Should this gambit fail and frost threaten, there is always the fall-back tactic of indoor ripening.

One method is to rip the entire plant out of the ground and hang it upside-down in a cool, frost-free place like a basement or garage. The fruit should ripen, but you might want to check the plant often lest your red, ripe beauties fall from the stem and go splat on the basement floor.

The other method is to pick mature fruits, wrap them individually in newspaper and wait, generally about two weeks. You can hasten ripening by putting the tomatoes in a paper bag with a ripe apple or banana, which will produce the naturally-occurring gas known as ethylene.

Off-the-vine ripening only works for tomatoes that are showing signs of pink or red, or are at the “mature green” stage where the skin has turned from a uniform mid-green to a light or whitish green. If you are in doubt, cut into one tomato; mature green fruit has seeds encased in gel and no empty cavities.

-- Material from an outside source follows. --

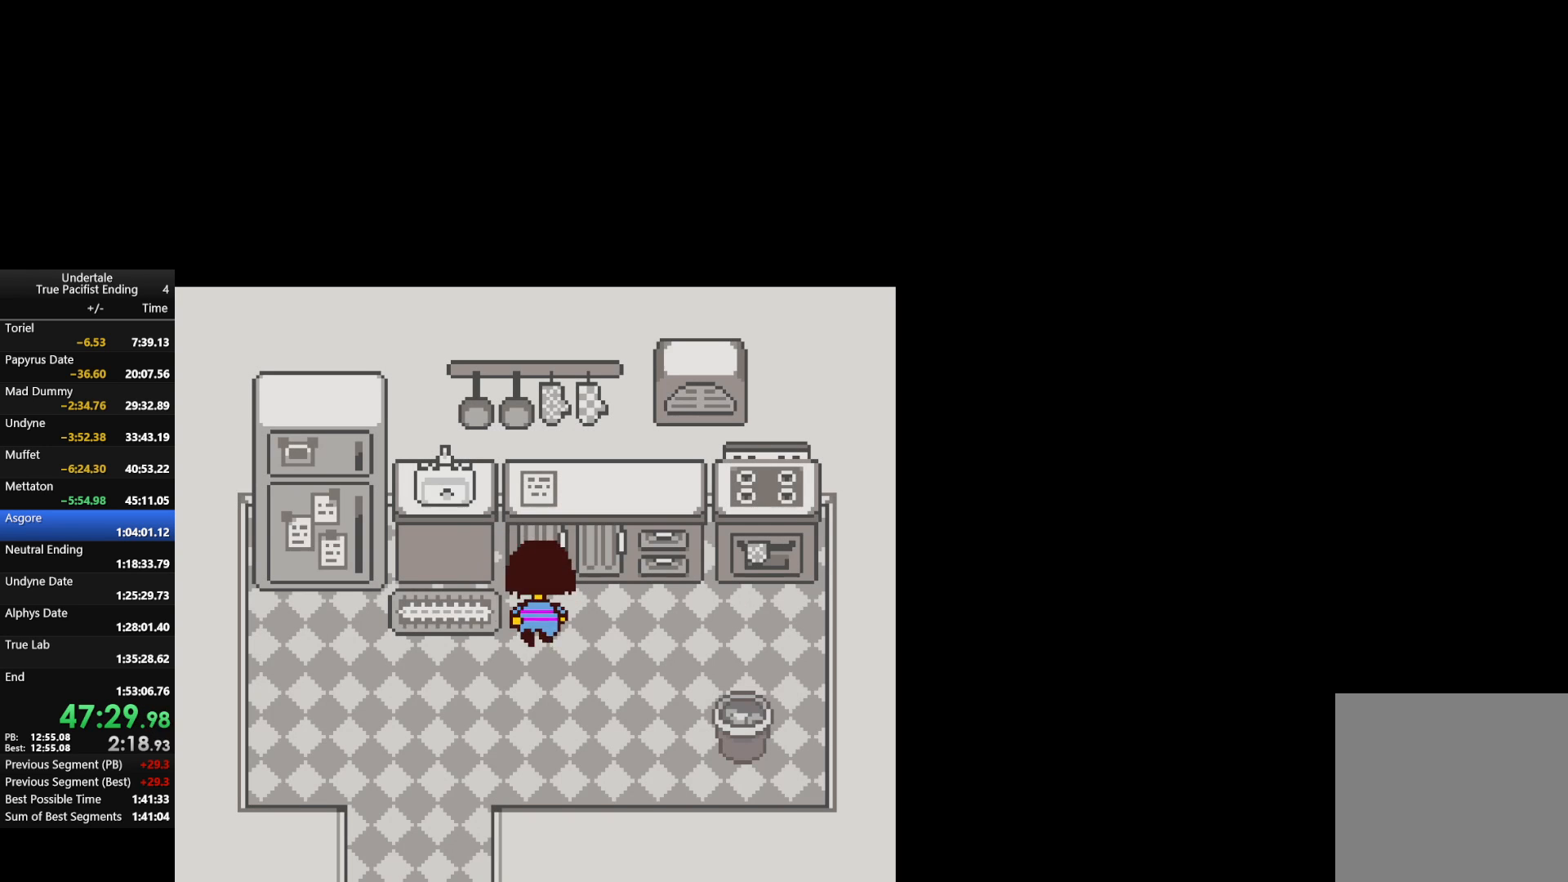
{"keys": ["down"], "events": [[67, "left", "down"], [67, "up", "up"], [200, "down", "down"], [300, "left", "up"]]}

Please note that direct sun is neither required nor especially helpful, so a sunny window sill is actually not the best place for your tomatoes. Warmth is the crucial factor, with temperatures of 65 to 70 degrees about optimal, and cooler temperatures slowing down the process.

So, there’s your last hope. Let’s get after our tomato plants and urge them toward the finish line. After all, we’ve spent the whole summer season longing for that perfect, succulent tomato. May it not be in vain.